> [Problem description] Please continue the encryption forum thread below, picking up after its last sentence and leaving the items that follow it aside.

> [Supplied text]
• • • •
# Please explain encryption to me.

Can someone explain encryption and decryption to me? I’ve tried, but I really can’t get it. What’s with public and private keys, rainbow tables, quantum encryption, hash algorithm etc.

Most things I’ve read talk about sharing keys amongst different people. Is this the same as encrypting files on my computer? (Because it’s only me who will (hopefully) have access to those files.) If I wanted to create an uncrackable password that I could remember, could I do it? I appreciate that this may be quite a big subject, but any guidance would be appreciated.

Public key encryption is based on the fact some mathematical problems are very difficult to solve. In specific, the prime factorization of very large numbers takes a huge amount of time when the numbers are huge but still manageable with modern computer hardware (factoring a 2048-bit number would take you until all the stars in the Universe died, but 2048 bits is tiny compared to current RAM and hard disk sizes). I don’t know how much detail you want, but it’s possible to use mathematical jiggery-pokery to implement some very interesting properties:
[ul]
[li]Breaking the cipher is just as hard as factoring a huge number.[/li][li]Any message encrypted with your private key can be decrypted with your public key.[/li][li]Any message encrypted with your public key can only be decrypted with your private key.[/li][li]Using hashes, it can prove your identity even if it isn’t tied to your real name.[/li][/ul]I don’t know how much detail you want. Look up RSA to begin with, here.

A rainbow table is used to make breaking a hash quicker, at the expense of taking more RAM. In specific, it is used to recover passwords, which are always stored in hashed form on secure systems, given a set of guesses about what the password might be (to create the table) and a bunch of reduction functions specific to the hash algorithm used to hash the passwords. Use of salts, or random data introduced into the hash, make rainbow tables a lot less effective (ideally, completely ineffective).

This is pie-in-the-sky stuff right now. As I understand it, it only allows you to detect whether someone is snooping on your communications link, by measuring the polarization of the photons used in that link. This is founded on quantum entanglement and frankly resembles Alice in Wonderland more than a little.
• • • •
> [Provided records]
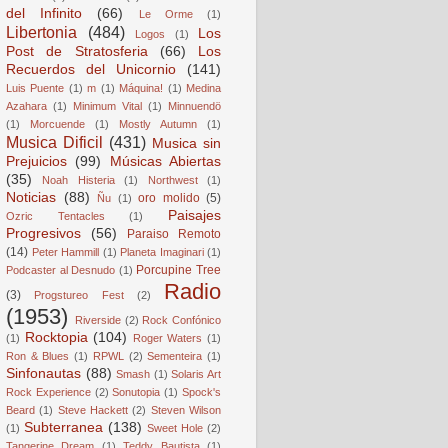
del Infinito
(66)
Le Orme
(1)
Libertonia
(484)
Los
Logos
(1)
Post de Stratosferia
(66)
Los
Recuerdos del Unicornio
(141)
Luis Puente
(1)
m
(1)
Máquina!
(1)
Medina
Azahara
(1)
Minimum Vital
(1)
Minnuendö
(1)
Morcuende
(1)
Mostly Autumn
(1)
Musica Dificil
(431)
Musica sin
Prejuicios
(99)
Músicas Abiertas
(35)
Noah Histeria
(1)
Northwest
(1)
Noticias
(88)
oro molido
(5)
Ñu
(1)
Paisajes
Ozric Tentacles
(1)
Progresivos
(56)
Paraiso Remoto
(14)
Peter Hammill
(1)
Planeta Imaginari
(1)
Porcupine Tree
Podcaster al Desnudo
(1)
Radio
(3)
Progstureo Fest
(2)
(1953)
Riverside
(2)
Rock Confónico
Rocktopia
(104)
(1)
Roger Waters
(1)
Ron & Blues
(1)
RPWL
(2)
Sementeira
(1)
Sinfonautas
(88)
Smash
(1)
Solaris Art
Rock Experience
(2)
Sonutopia
(1)
Spock's
Beard
(1)
Steve Hackett
(2)
Steven Wilson
Subterranea
(138)
(1)
Sweet Hole
(2)
Tangerine Dream
(1)
Teddy Bautista
(1)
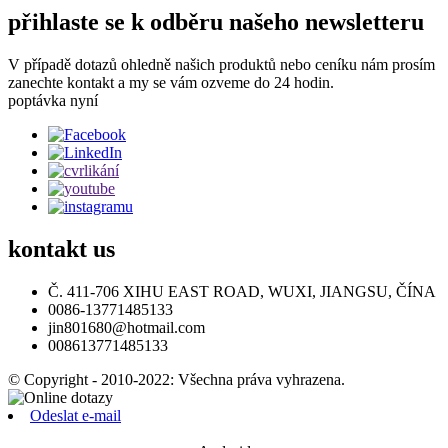
přihlaste se k odběru našeho newsletteru
V případě dotazů ohledně našich produktů nebo ceníku nám prosím
zanechte kontakt a my se vám ozveme do 24 hodin.
poptávka nyní
kontakt
us
Č. 411-706 XIHU EAST ROAD, WUXI, JIANGSU, ČÍNA
0086-13771485133
jin801680@hotmail.com
008613771485133
© Copyright - 2010-2022: Všechna práva vyhrazena.
Odeslat e-mail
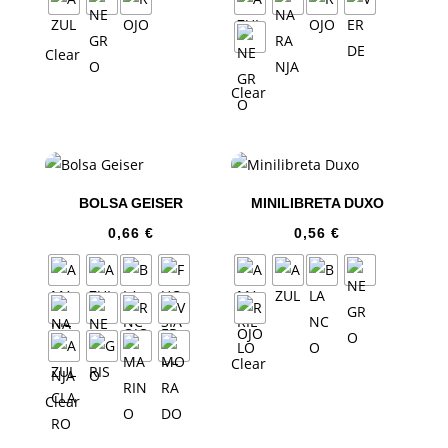
Clear
Clear
BOLSA GEISER
MINILIBRETA DUXO
0,66
€
0,56
€
Clear
Clear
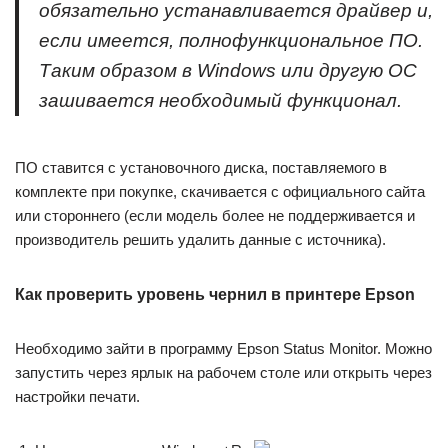
обязательно устанавливается драйвер и,
если имеется, полнофункциональное ПО.
Таким образом в Windows или другую ОС
зашивается необходимый функционал.
ПО ставится с установочного диска, поставляемого в
комплекте при покупке, скачивается с официального сайта
или стороннего (если модель более не поддерживается и
производитель решить удалить данные с источника).
Как проверить уровень чернил в принтере Epson
Необходимо зайти в программу Epson Status Monitor. Можно
запустить через ярлык на рабочем столе или открыть через
настройки печати.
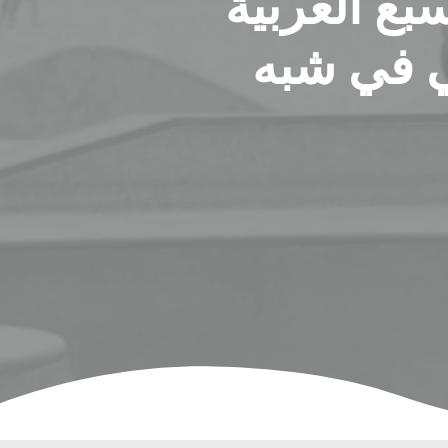
ع العربية
ي في شبه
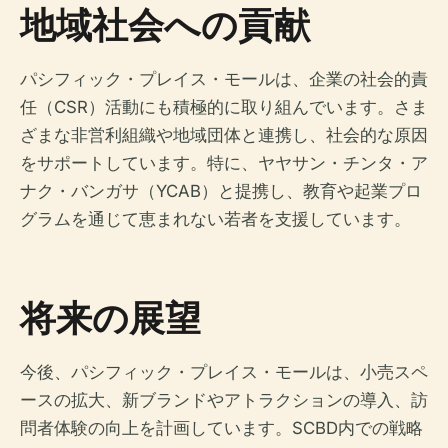
地域社会への貢献
パシフィック・プレイス・モールは、企業の社会的責
任（CSR）活動にも積極的に取り組んでいます。さま
ざまな非営利組織や地域団体と連携し、社会的な原因
をサポートしています。特に、ヤヤサン・チンタ・ア
ナク・バンガサ（YCAB）と提携し、教育や起業プロ
グラムを通じて恵まれない若者を支援しています。
将来の展望
今後、パシフィック・プレイス・モールは、小売スペ
ースの拡大、新ブランドやアトラクションの導入、訪
問者体験の向上を計画しています。SCBD内での戦略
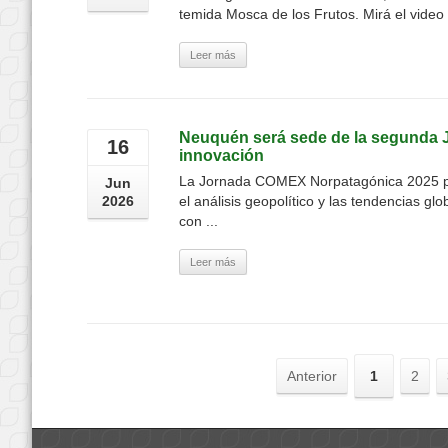
temida Mosca de los Frutos. Mirá el video
Leer más
Neuquén será sede de la segunda 
16
innovación
La Jornada COMEX Norpatagónica 2025 pro
Jun
2026
el análisis geopolítico y las tendencias gl
con ...
Leer más
Anterior
1
2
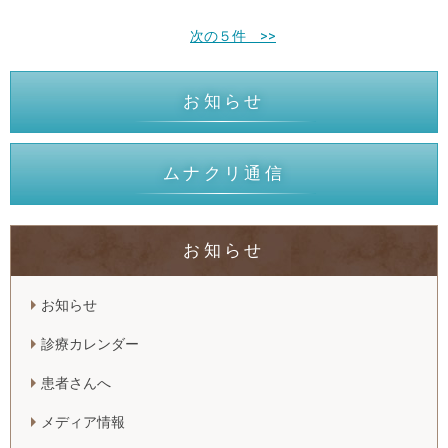
次の５件 >>
お知らせ
ムナクリ通信
お知らせ
お知らせ
診療カレンダー
患者さんへ
メディア情報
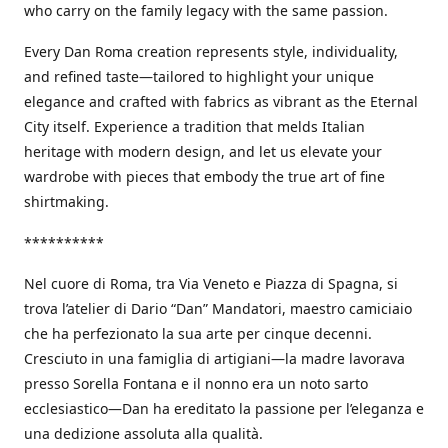
who carry on the family legacy with the same passion.
Every Dan Roma creation represents style, individuality,
and refined taste—tailored to highlight your unique
elegance and crafted with fabrics as vibrant as the Eternal
City itself. Experience a tradition that melds Italian
heritage with modern design, and let us elevate your
wardrobe with pieces that embody the true art of fine
shirtmaking.
**********
Nel cuore di Roma, tra Via Veneto e Piazza di Spagna, si
trova l’atelier di Dario “Dan” Mandatori, maestro camiciaio
che ha perfezionato la sua arte per cinque decenni.
Cresciuto in una famiglia di artigiani—la madre lavorava
presso Sorella Fontana e il nonno era un noto sarto
ecclesiastico—Dan ha ereditato la passione per l’eleganza e
una dedizione assoluta alla qualità.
• • • •
> [Output for this exercise]
This is an algorithm that applies a complex function to turn arbitrary-sized input into a fixed-size output such that it is virtually impossible to guess what the input was based on the output, or to craft an input you know beforehand will yield a given output. This is used to detect changes in the data that was hashed, either accidental or malicious, and can be used to verify that the data came from a specific person or entity: You do that by creating a hash of the data and then encrypting the hash with your private key. That way, others can decrypt the hash (your digital signature for that file) and verify that the decrypted hash is the same value they get when they hash the data.

Thanks for your reply, but can we move back a few steps here. Think more ‘Encryption For Dummies’. Er, like what’s ‘hashing’, and ‘prime factorization’ amongst others. My level of knowledge here is very basic.

OK, most basic first: Prime factorization is taking a number (an integer, to be precise) and determining what prime numbers (a prime is an integer only evenly divisible by itself and 1, and 1 is not a prime*) you multiply to get that number. For example, the factorization of 15 is 5 and 3, and the factorization of 21 is 7 and 3. Determining the prime factorization of a small number is very easy, determining the prime factorization of a large number is hard, and determining the prime factorization of a very large number is extremely hard. In this case, ‘very large’ means 1024 bits or 2048 bits or larger, meaning when you write the number in base 2 it takes 1024 or 2048 ones and zeroes to do it. (‘Base two’ means the only numbers you have are 0 and 1, and moving right one position multiplies by 2: ‘1’ in base 2 is 1, ‘10’ in base 2 is 2, and ‘100’ in base 2 is 4.)

*(One is not a prime because we really want to preserve the property that all integers have a unique factorization: A prime’s factorization is itself, and a non-prime (or composite) number’s factorization is a unique sequence of primes.)

A hash is a complex function (in the mathematical sense, meaning it always returns the same output when given the same input) that turns arbitrary-sized inputs (a whole file, say) into fixed-size outputs (a 256-bit number, for example). It’s obvious that it isn’t possible to give all files a unique 256-bit number, but the function is complex enough it is very very difficult to predict what number a given file will hash to, or to create a file that is guaranteed to hash to a certain predetermined number. This is useful because it means that sending a file plus the number that file is supposed to hash to makes it very very difficult for someone to fiddle with that file in transit: If the file’s been changed, the hash of the new file won’t match the hash the recipient is expecting.

To give you some idea of where I’m at, I know that if you want to encrypt some text, you can move all the letters up one (a becomes b etc) and tell your recipient that that’s what you’ve done. I am guessing, but what you tell your recipient is the key, and that’s probably private. But where do public keys come in? And is the method of encryption the things that are called AES and Blowfish?

Multiplying two large numbers together is fairly simple; working backwards to find the original two numbers is a far more difficult problem. There are mathematical “one-way functions” (very easy to find the function, very difficult to work the other way and find the reverse function) based on multiplying two large prime numbers.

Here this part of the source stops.